QRT-PCR refers to the method of determining the amount of polymerase chain reaction (PCR) products. Biologists use this method to investigate real-time gene expression, and it is the same as quantitative reverse transcriptase (QRT). Determining genes without quantifying their expression requires QRT-PCR. The information generated in the course of the reaction is used to analyze the quantity of PCR product and to monitor the effects of prime concentration and temperature on the reaction (Dobbelstein, 2011). Reverse transcription is mainly applicable when studying gene expression. The researcher should first extract and convert RNA into cDNA before performing the PCR process.
Normally, determining the ratio of one DNA sample to another follows the procedure A/B, where A refers to the copies of DNA in the first sample, and B is equal to the DNA copies in the second sample. The same samples could be hybridized with other agents to determine specific genes. However, the DNA level could be too low to determine using this procedure. Dobblestein (2011) asserts that PCR amplifies the amount to be detectable. The ratio of DNA in the amplified samples is mounted over a PCR. After the reaction, the PCR products are placed on a gel, which indicates a stronger sample with a darker band and a weaker sample with a lighter band. Amplifying the DNA samples can occur until the PCR product becomes constant. This is the saturation point, where DNA hybridization has reached a climax, blocking primer binding and primer extension.

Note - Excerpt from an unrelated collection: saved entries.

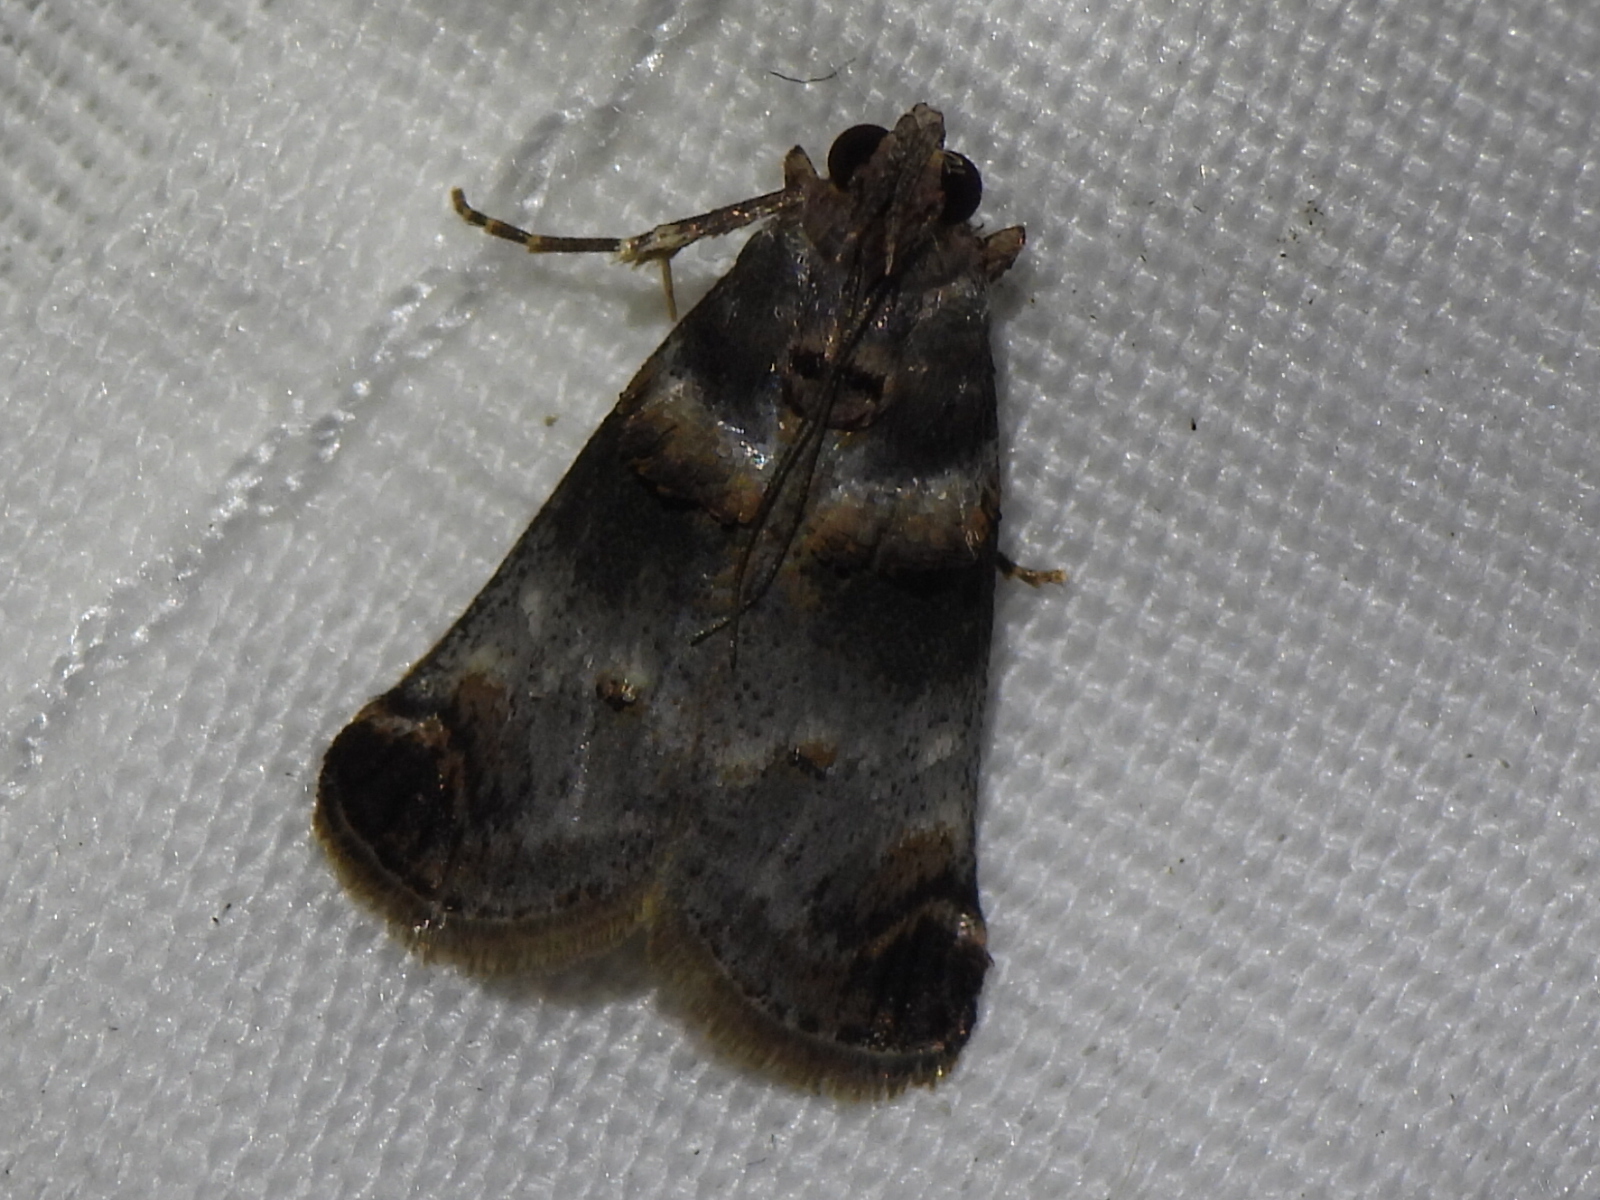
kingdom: Animalia
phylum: Arthropoda
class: Insecta
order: Lepidoptera
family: Pyralidae
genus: Oneida
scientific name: Oneida lunulalis
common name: Orange-tufted oneida moth
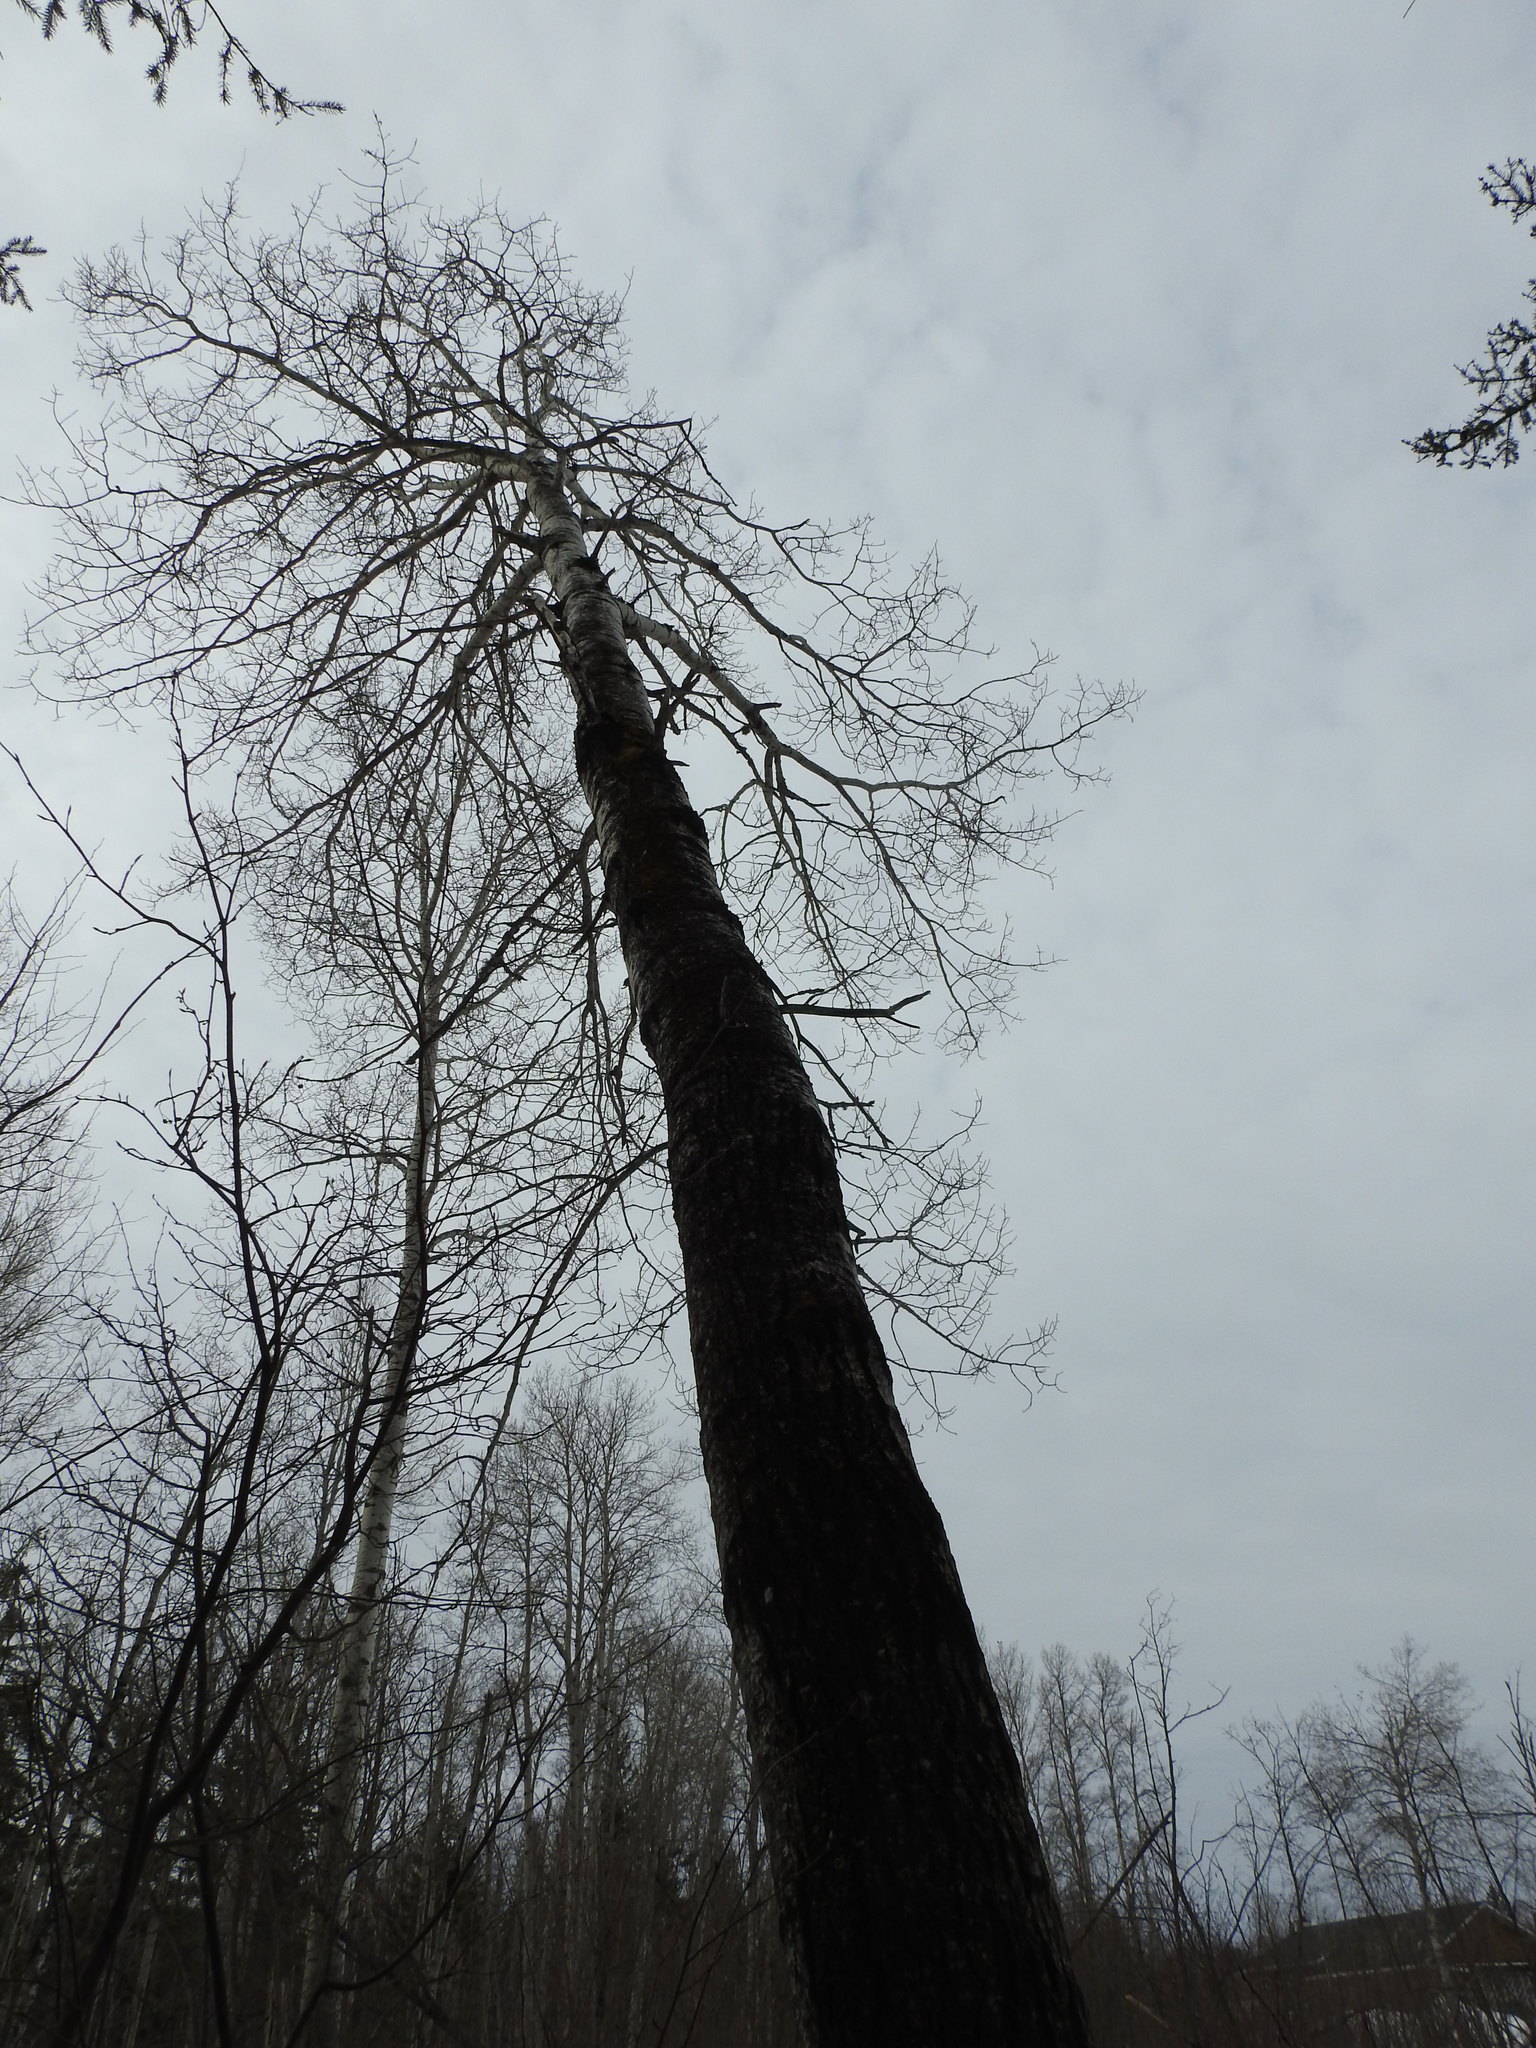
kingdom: Plantae
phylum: Tracheophyta
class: Magnoliopsida
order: Malpighiales
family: Salicaceae
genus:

In case the low amounts of DNA are amplified while the samples with more copies do not reach saturation point, the correct PCR can be determined by distributing its mixes to many tubes and placing them on a conventional PCR machine. After 15 to 30 circles, the samples are mounted on a gel to show the strands in each tube (Dobbelstein, 2011). Real-time monitoring of DNA amplification uses quantitative PCR, which relies on fluorescence. Its main limitation is the amplification of a few samples, which leads to the exclusion of others that might still contain substantial DNA amounts. Moreover, using product ratio to convert amplified DNA is uncertain. The process is prone to inhibitors present in other biological samples.
The main application of qPCR is to quantify nucleic acid molecules in environmental and biological samples. Moreover, QRT-PCR generates quantitative data, with the control point being the corrected ratio of the samples being detected, messenger RNA bands, delta Ct values, and the density of DNA in the experimental sample. In molecular biology research, qPCR is used to amplify specific genetic elements and taxonomic markers obtained from environmental samples. Genetic fragments represent functional units, and amplifying them enables the researcher to determine the amount of that element in the sample before subjecting it to the PCR process (Dobbelstein, 2011). The primary taxonomic markers used to determine the quantity of a sample are ribosomal genes. Detecting genetically modified organisms and phytopathogens, as well as clinical genotyping, exemplify real-life applications of qPCR.
In summary, qPCR is a biological method used to determine and compare low quantities of DNA with a specific sequence. In biological research, the method is instrumental in determining genotypes and detecting phytopathogens and genetically modified organisms. qPCR is accompanied by disparate limitations, including uncertainty following the use of product ratio to quantify amplified DNA. The biological inhibitors present in different DNA samples also limit qPCR.
Proposed question: explain the use of qPCR when cloning expressed genes.
Dobbelstein, M. (2011). Quantitative real-time PCR (qRT-PCR or qPCR) [Video]. YouTube.